Flemenkçe konuşmayan öğrenci sayısı iki katından fazla arttı
Son on yılda, evde Flemenkçe konuşmayan yükseköğrenim öğrencilerinin oranı yüzde 5,2'den yüzde 10,4'e yükseldi. N-VA, dil yeterliliğinin eğitim başarısındaki rolüne dikkat çekerek önlem alınması gerektiğini vurguluyor.
Evde Flemenkçe konuşmayan yükseköğrenim öğrencilerinin sayısı, son on yılda iki kattan fazla artış gösterdi. Bu veriler, N-VA Milletvekili Tom Seurs’un, Eğitim Bakanı Zuhal Demir’den (N-VA) talep ettiği istatistiklere dayanıyor.
2014-2015 akademik yılında, toplam 223.817 öğrenciden 11.620’si (yüzde 5,2) evde Flemenkçe konuşmazken, 2022-2023 akademik yılında bu sayı 269.804 öğrenciden 28.098’e (%10,4) yükseldi. Zorunlu eğitimde olduğu gibi yükseköğrenimde de ana dili Flemenkçe olmayan öğrencilerin oranı giderek artıyor.
N-VA, ana dili farklı olan öğrencilerin, Flemenkçe anadilini konuşan öğrencilere kıyasla daha düşük eğitim sertifikası aldığını belirtiyor. Verilere göre, ana dili Flemenkçe olan öğrencilerin yaklaşık yüzde 60’ı mezuniyet sertifikası alırken, bu oran anadili farklı olan öğrencilerde yüzde 40’ın biraz altında kalıyor.
N-VA Milletvekili Tom Seurs, bu istatistiklerin yükseköğrenimde iyi derecede Flemenkçe bilmenin önemini bir kez daha ortaya koyduğunu ifade etti. Seurs, "Belirli dersler için telafi kurslarıyla desteklenen zorunlu başlangıç testleri gibi girişimlere hala büyük ihtiyaç var" dedi.
Ayrıca, Seurs ebeveynlerin de çocuklarının dil gelişiminde önemli bir sorumluluk taşıdığına dikkat çekti. "Evde Flemenkçe konuşarak çocukların dil yeterliliği geliştirilebilir.
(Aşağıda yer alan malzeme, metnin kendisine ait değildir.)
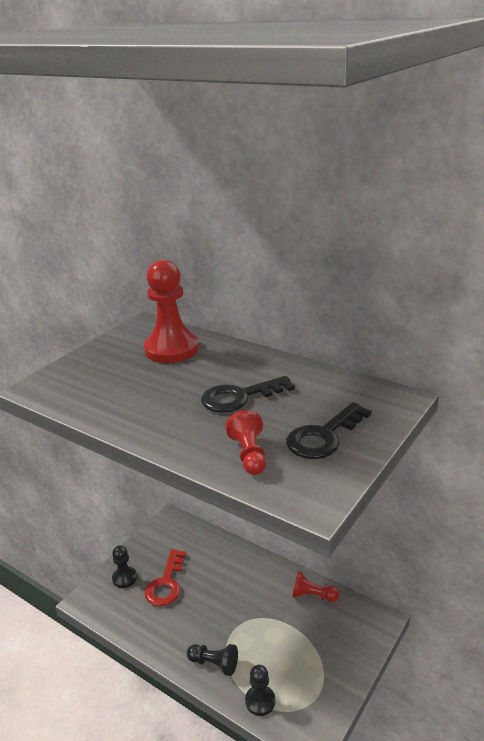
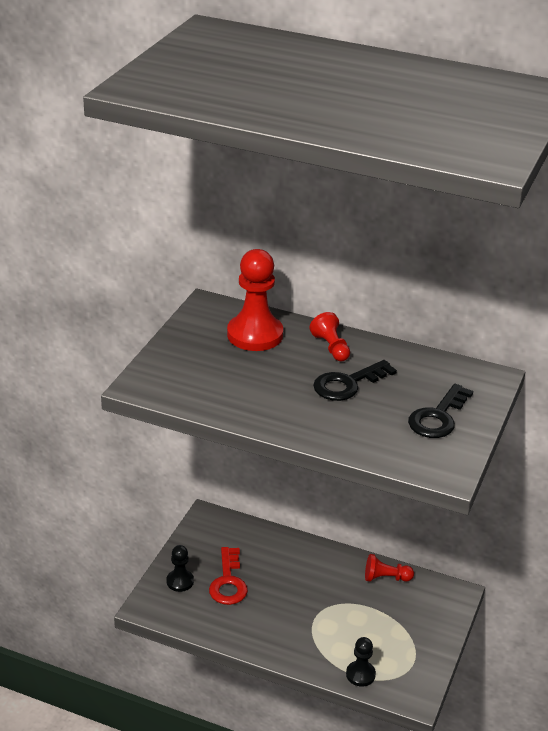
camera: 15 degrees left, 5 degrees up
(214, 664) = (305, 649): black pawn -> none
(249, 455) = (380, 438): red pawn -> red pawn (331, 347)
Koalisyon sözleşmesinde öngörüldüğü gibi, okulları bir dil motoru haline getirmenin tam zamanı" diye ekledi.
Bu veriler, eğitimde dil yeterliliğinin kritik bir faktör olduğunu ve bu konuda daha fazla önlem alınması gerektiğini gösteriyor.